PC peripherals and imaging solutions vendor Logitech makes no secret of the role its legacy and reputation as a brand for gamers plays in building up its channel partner ecosystem in Australia.

Sean Byrne, the vendor’s head of video conferencing for Australia and New Zealand, said Logitech would shine bright during trade shows, where resellers and company IT managers would talk about their favourite Logitech gear.

“They use the brand, they’ve seen it, some have a Logitech mouse and keyboard at their desktops at home or in the office, and more recently more have the webcams and headsets,” Byrne said.

Once an opening comes up, the vendor would then bring up its enterprise offerings like meeting rooms and other video conferencing technology.

“With the meeting rooms, you’ll be amazed to see how disarmed people are about the technology, because you've got to make technology that's easy for people to use,” Byrne added.

“So they've seen the brand, and an IT department then rolls it out within their meeting rooms. Funnily enough, people are willing to walk in and just use [the technology]. There's not that technology fear, where some people walk in and go ‘I’m a bit uncertain’. There seems to be that comfort that they’ve used Logitech at their desktops in either gaming or somewhere else in a consumer perspective.”

That also adds value not only to Logitech but also to its resellers, breaking down barriers about brand awareness when they’re reselling video conferencing software.

“The end user has seen our brand before and they’re okay with it, and that rolls out to enterprise and other parts of Logitech’s business because we’re winning a lot in that space. When you’re looking to deploy 100 rooms, you’d want to know that the users that are going to use the product are comfortable with the brand and will actually use them.”

“And that’s one of the things that really helps us drive into certain segments of the market, and it continues to add value to our channel partners because they want to be able to sell products that people want.”

Logitech has also worked to build up its enterprise video conferencing business, starting from one pre-sales rep to now having three, as well as some sales staff in Melbourne and Queensland.

Byrne also said a dedicated channel account manager for ANZ was brought in for the first time, dedicated to working with channel partners, and working alongside the video conferencing-focused distribution manager.

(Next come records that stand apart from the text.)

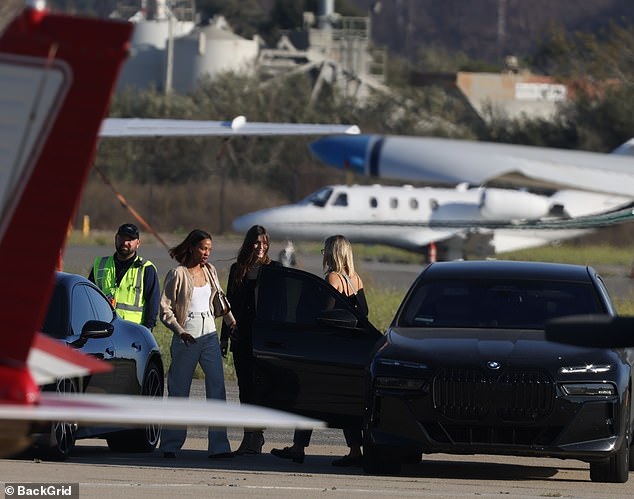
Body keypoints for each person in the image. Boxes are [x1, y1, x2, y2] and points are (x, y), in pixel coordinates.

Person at [271, 234, 368, 467]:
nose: (323, 254)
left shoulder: (333, 278)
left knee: (307, 397)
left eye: (325, 250)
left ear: (333, 253)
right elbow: (363, 313)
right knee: (345, 401)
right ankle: (355, 450)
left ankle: (298, 447)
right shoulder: (356, 279)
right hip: (350, 348)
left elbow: (325, 314)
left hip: (331, 347)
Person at [159, 229, 235, 459]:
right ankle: (170, 445)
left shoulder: (210, 271)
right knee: (179, 391)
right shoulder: (178, 274)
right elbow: (165, 310)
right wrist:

“We've got the sales expertise and the knowledge, and then we've got that technical expertise that we could bring in that really adds value to the reseller, because sometimes they need that help from the vendor,” Byrne said.

“Not everyone is strong in AV, and we want to make sure that we really support the reseller, as much as we can through the process, but also by doing that we're supporting the end user as well.

“Because of this, Logitech has continued to grow with video conferencing in general because of the adoption lately of video conferencing and the way everything’s changing to a hybrid environment. So we wanted to make sure that we were putting ourselves in a position where we were skilled and had enough people to help the reseller when they needed it so they could sell their product with confidence.”